Assignment: Reproduce the text of every record below line for line, leaving out the pictures.

Materials provided:
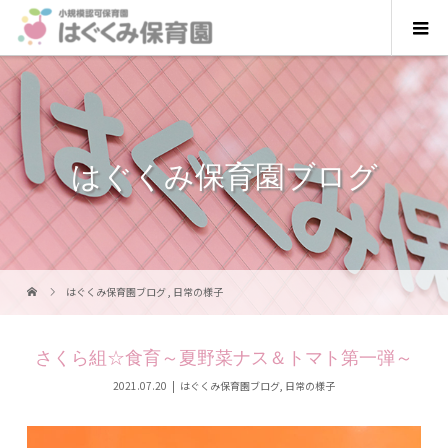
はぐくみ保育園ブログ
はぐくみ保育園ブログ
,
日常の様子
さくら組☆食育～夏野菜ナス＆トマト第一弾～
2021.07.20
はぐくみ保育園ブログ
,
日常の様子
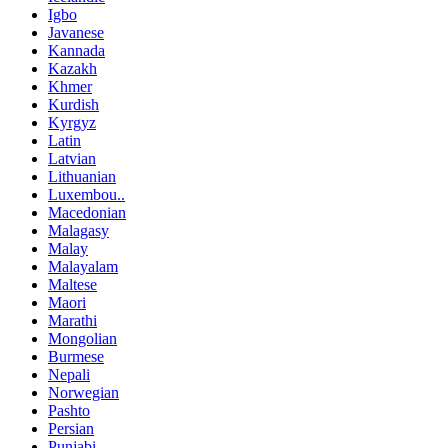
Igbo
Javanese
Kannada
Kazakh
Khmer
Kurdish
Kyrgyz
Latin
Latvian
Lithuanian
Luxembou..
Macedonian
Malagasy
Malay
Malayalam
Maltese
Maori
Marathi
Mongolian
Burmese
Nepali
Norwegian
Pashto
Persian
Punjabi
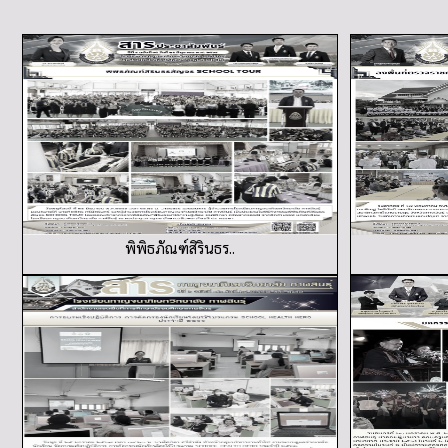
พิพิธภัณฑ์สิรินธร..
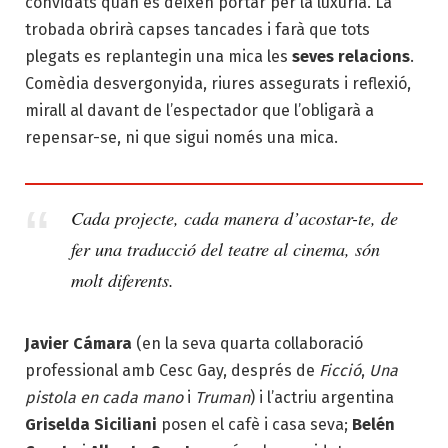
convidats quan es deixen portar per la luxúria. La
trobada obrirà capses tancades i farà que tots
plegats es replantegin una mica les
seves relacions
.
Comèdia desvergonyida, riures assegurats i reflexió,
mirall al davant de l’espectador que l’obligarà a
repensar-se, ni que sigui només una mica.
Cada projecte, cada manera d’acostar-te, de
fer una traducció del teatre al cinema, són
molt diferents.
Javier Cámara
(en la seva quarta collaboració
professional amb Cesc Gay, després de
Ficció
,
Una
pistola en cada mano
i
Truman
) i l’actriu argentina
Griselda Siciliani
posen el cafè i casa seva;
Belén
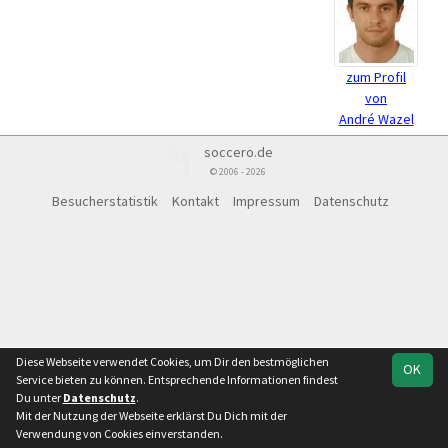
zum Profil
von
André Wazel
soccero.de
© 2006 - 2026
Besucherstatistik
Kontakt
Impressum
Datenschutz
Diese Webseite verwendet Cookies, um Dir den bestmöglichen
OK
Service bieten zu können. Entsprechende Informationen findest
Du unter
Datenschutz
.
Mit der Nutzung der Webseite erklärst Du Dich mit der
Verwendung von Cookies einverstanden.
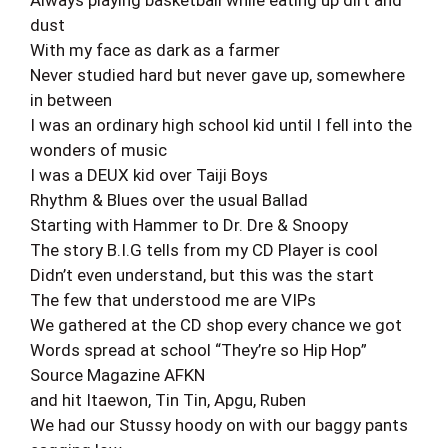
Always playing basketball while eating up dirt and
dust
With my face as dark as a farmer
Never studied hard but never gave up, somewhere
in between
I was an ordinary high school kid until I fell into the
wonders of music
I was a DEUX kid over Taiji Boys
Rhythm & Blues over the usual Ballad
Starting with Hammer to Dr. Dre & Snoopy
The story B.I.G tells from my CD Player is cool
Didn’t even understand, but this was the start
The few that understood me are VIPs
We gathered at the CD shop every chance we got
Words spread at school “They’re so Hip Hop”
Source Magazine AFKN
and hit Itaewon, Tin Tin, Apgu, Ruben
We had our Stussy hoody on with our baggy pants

Task result:
はぐくみ保育園ブログ
はぐくみ保育園ブログ
,
日常の様子
さくら組☆食育～夏野菜ナス＆トマト第一弾～
2021.07.20
はぐくみ保育園ブログ
,
日常の様子
Igbo
Javanese
Kannada
Kazakh
Khmer
Kurdish
Kyrgyz
Latin
Latvian
Lithuanian
Luxembou..
Macedonian
Malagasy
Malay
Malayalam
Maltese
Maori
Marathi
Mongolian
Burmese
Nepali
Norwegian
Pashto
Persian
Punjabi
พิพิธภัณฑ์สิรินธร..
convidats quan es deixen portar per la luxúria. La
trobada obrirà capses tancades i farà que tots
plegats es replantegin una mica les
seves relacions
.
Comèdia desvergonyida, riures assegurats i reflexió,
mirall al davant de l’espectador que l’obligarà a
repensar-se, ni que sigui només una mica.
Cada projecte, cada manera d’acostar-te, de
fer una traducció del teatre al cinema, són
molt diferents.
Javier Cámara
(en la seva quarta collaboració
professional amb Cesc Gay, després de
Ficció
,
Una
pistola en cada mano
i
Truman
) i l’actriu argentina
Griselda Siciliani
posen el cafè i casa seva;
Belén
zum Profil
von
André Wazel
soccero.de
© 2006 - 2026
Besucherstatistik
Kontakt
Impressum
Datenschutz
Diese Webseite verwendet Cookies, um Dir den bestmöglichen
OK
Service bieten zu können. Entsprechende Informationen findest
Du unter
Datenschutz
.
Mit der Nutzung der Webseite erklärst Du Dich mit der
Verwendung von Cookies einverstanden.
Always playing basketball while eating up dirt and
dust
With my face as dark as a farmer
Never studied hard but never gave up, somewhere
in between
I was an ordinary high school kid until I fell into the
wonders of music
I was a DEUX kid over Taiji Boys
Rhythm & Blues over the usual Ballad
Starting with Hammer to Dr. Dre & Snoopy
The story B.I.G tells from my CD Player is cool
Didn’t even understand, but this was the start
The few that understood me are VIPs
We gathered at the CD shop every chance we got
Words spread at school “They’re so Hip Hop”
Source Magazine AFKN
and hit Itaewon, Tin Tin, Apgu, Ruben
We had our Stussy hoody on with our baggy pants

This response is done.